Air Laut yang Dingin

1.7K 283 24
                                        

Lagi-lagi wanita itu duduk diam di tepi jendela, tatapannya kosong menembus kaca, seolah menelusuri pemandangan halaman di luar kastel yang dipenuhi bunga-bunga bermekaran. Tapi bagi pikirannya yang berat, hamparan bunga itu tampak seperti pemakaman yang sunyi.

Memorinya sungguh terbatas, dia mencoba menyusun banyak rencana, namun tidak semudah itu karena ada beberapa hal yang tidak bisa dijangkau olehnya, akses pergerakannya benar-benar sangat terbatas.

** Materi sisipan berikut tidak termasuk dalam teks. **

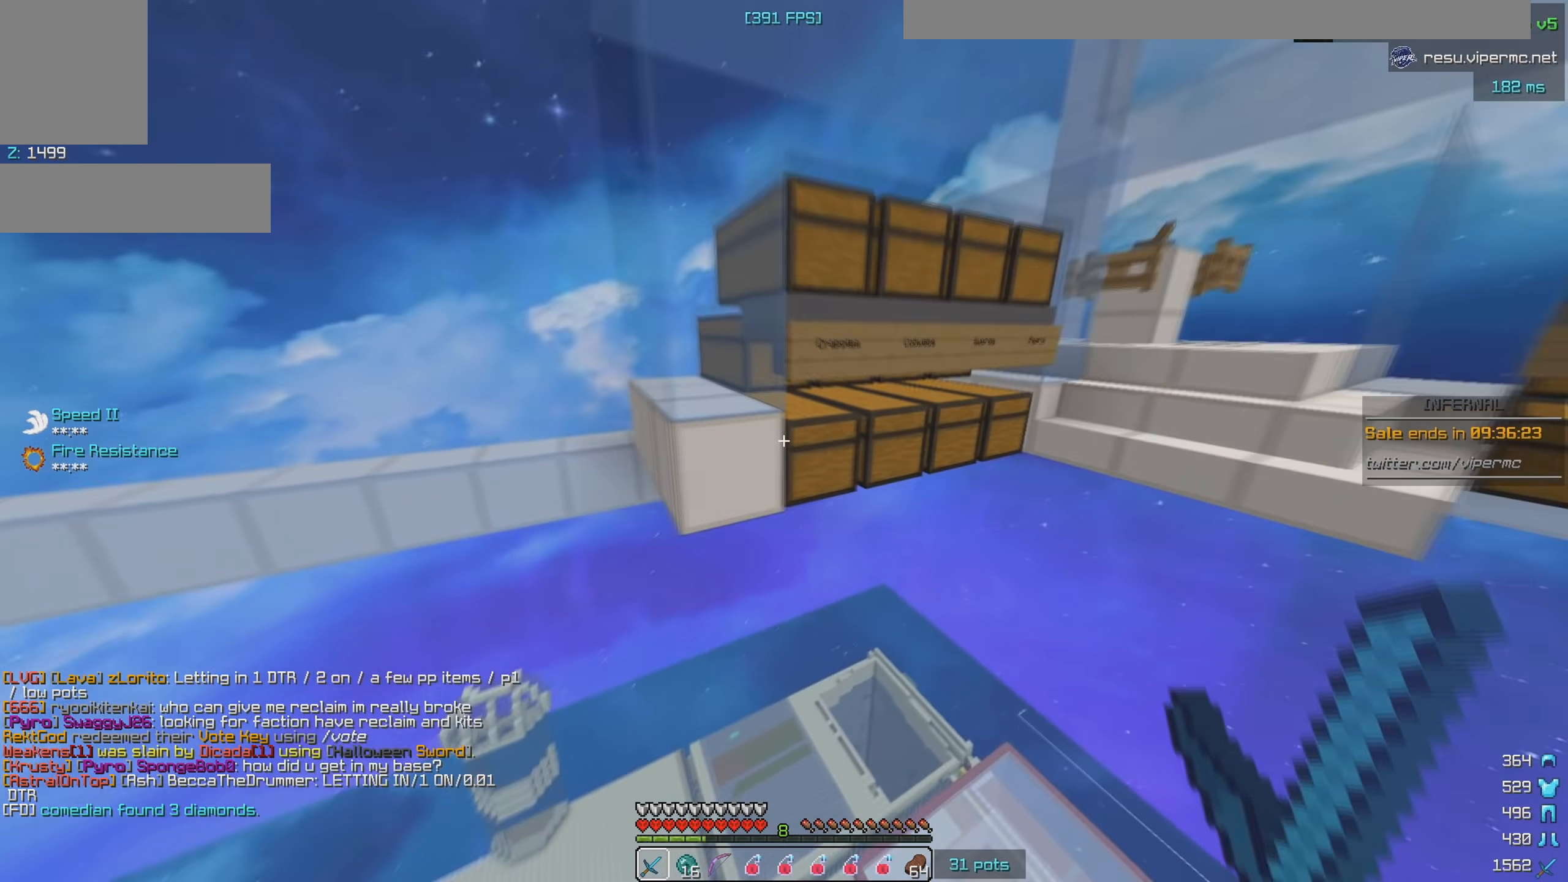
{"keys": [], "mouse": [], "events": [[150, "mouse_right", "down"], [217, "d", "up"], [317, "mouse_right", "up"]]}
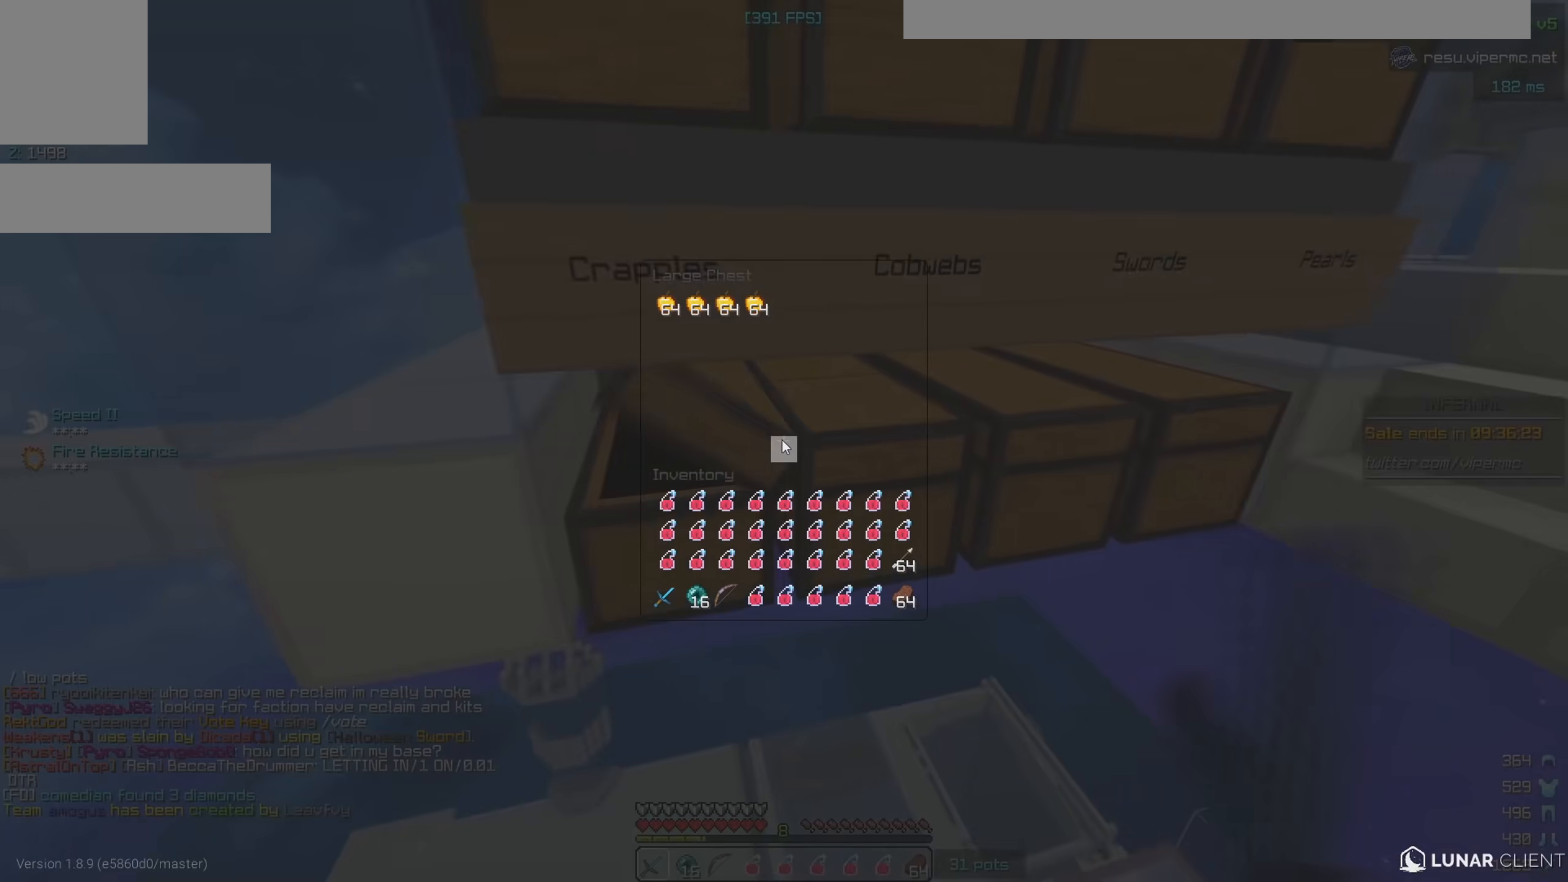
{"keys": [], "mouse": []}
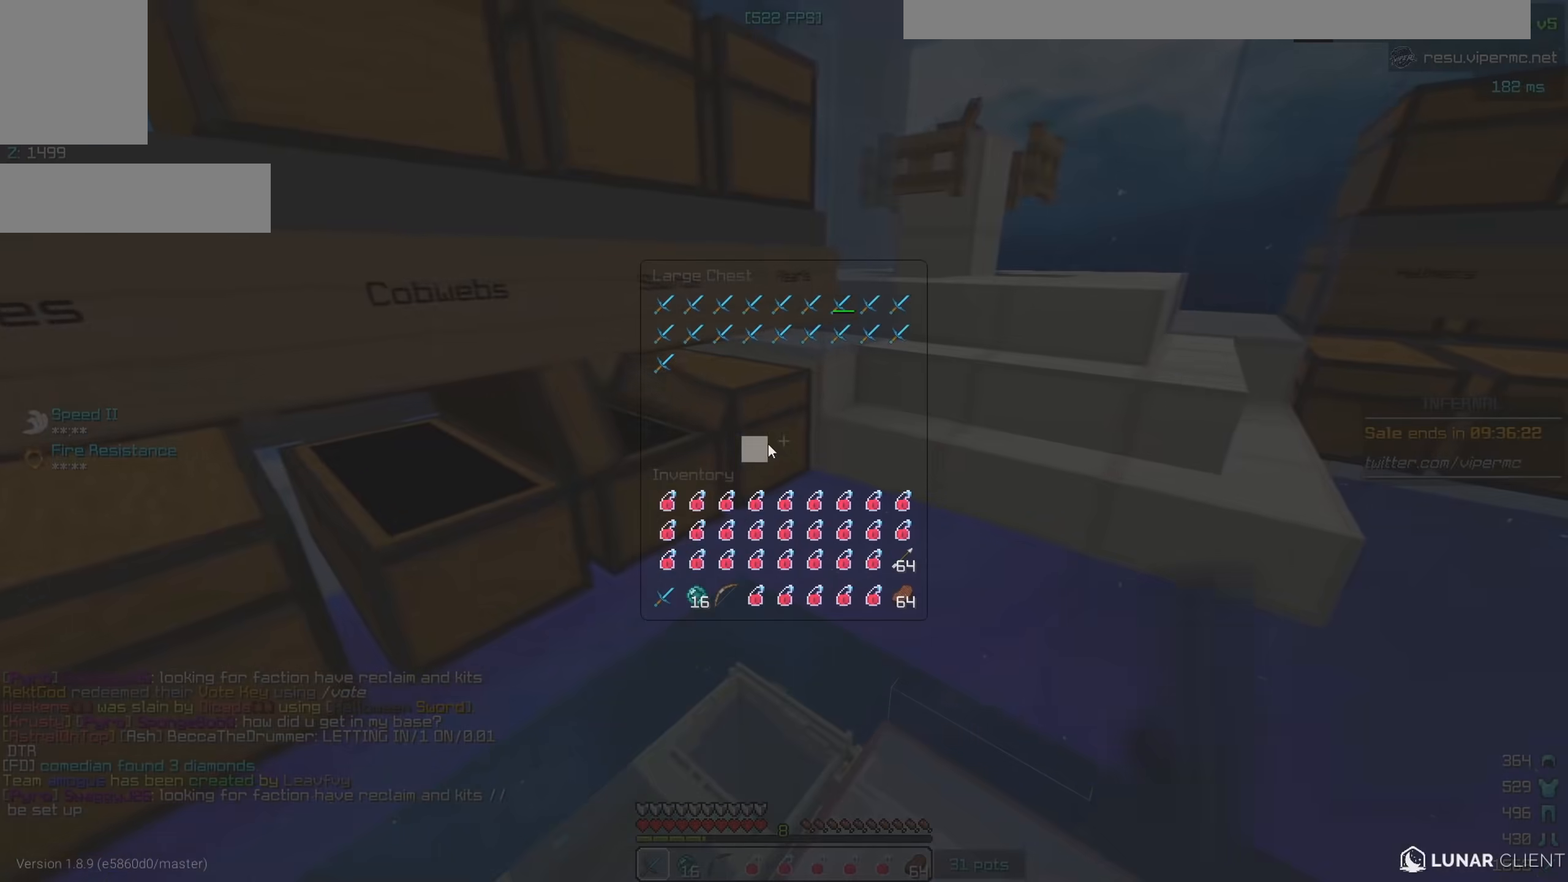
{"keys": [], "mouse": [], "events": [[183, "mouse_right", "down"], [383, "mouse_right", "up"]]}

'Musuh dari musuh adalah sekutu, saat ini hanya ada satu orang yang bisa menjatuhkan Ezekiel. Aku harus bisa membuat Ratu turun tangan.'

Dia tiba-tiba saja teringat, perseteruan antara fraksi Ratu yang berpihak pada pangeran kedua, dengan fraksi putra mahkota yang merupakan anak dari permaisuri yang sudah meninggal.

"Bagaimana caraku menjangkau istana ratu, kastel ini dipenuhi dengan mata dan telinga putra mahkota. Jangankan surat, ibarat lalat sekali pun tidak bisa keluar masuk sembarangan"

Dia hanya mengira-ngira, tapi cukup yakin kalau letak kastel ini jauh dari istana, meski pun masih dalam kawasan wilayah kekaisaran. Ezekiel juga tidak ingin mengambil risiko mengingat saat ini Ratu masih cukup disegani di tanah Orion.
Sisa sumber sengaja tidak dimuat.